A one-day work stoppage—a decision to spend a day demanding action from governments or building a bike path—is a way to break out of that bad habit. It gives people a chance to do the hard but necessary work of talking about an issue of paramount importance with their co-workers and bosses. And here’s my prediction: if you do, you’ll be surprised how many of those co-workers and bosses are grateful for the chance to do something. The trouble with global warming is not that people don’t care—indeed, polling shows that people care a great deal. But the crisis seems so big, and we seem so small, that it’s hard to imagine that we can make a difference.

In previous social movements, other institutions have been key: the African-American church, for instance, was the heart and soul of the civil-rights movement.
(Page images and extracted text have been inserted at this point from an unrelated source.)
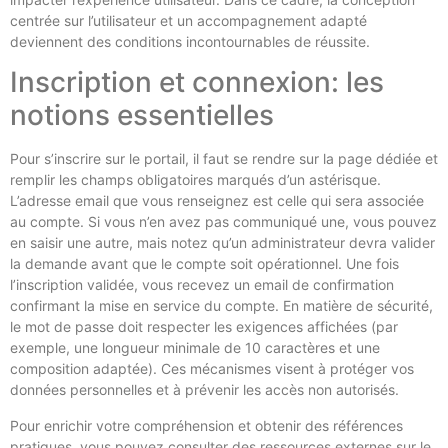
centrée sur l’utilisateur et un accompagnement adapté
deviennent des conditions incontournables de réussite.
Inscription et connexion: les
notions essentielles
Pour s’inscrire sur le portail, il faut se rendre sur la page dédiée et
remplir les champs obligatoires marqués d’un astérisque.
L’adresse email que vous renseignez est celle qui sera associée
au compte. Si vous n’en avez pas communiqué une, vous pouvez
en saisir une autre, mais notez qu’un administrateur devra valider
la demande avant que le compte soit opérationnel. Une fois
l’inscription validée, vous recevez un email de confirmation
confirmant la mise en service du compte. En matière de sécurité,
le mot de passe doit respecter les exigences affichées (par
exemple, une longueur minimale de 10 caractères et une
composition adaptée). Ces mécanismes visent à protéger vos
données personnelles et à prévenir les accès non autorisés.
Pour enrichir votre compréhension et obtenir des références
pratiques, vous pouvez consulter des ressources externes sur le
But we live in an age when work defines our lives, so work is a crucial place to organize. In the past few weeks, employees at Amazon have brought together thousands of their co-workers to demand that the company reduce its carbon footprint [5]. That kind of organizing is daunting, because it means confronting the boss. A one-day climate strike may be easier—you just have to tell your boss that you’ll be elsewhere that day. Or you could ask her to go along, too.

Obviously, it’s not that simple for everyone: some bosses would fire you; too many people can’t live without a day’s wages; and firefighters can’t very well take a day off. That just increases the urgency for people who can act. The strikes may take a while to catch on, just as the school students’ strikes did. But, if the momentum builds, there’s a chance that we can shift the Zeitgeist toward the quick and transformative kind of action that science demands. We need to try. There’s something fundamentally undignified about leaving our troubles to school kids to resolve. It’s time for the elders to act like elders.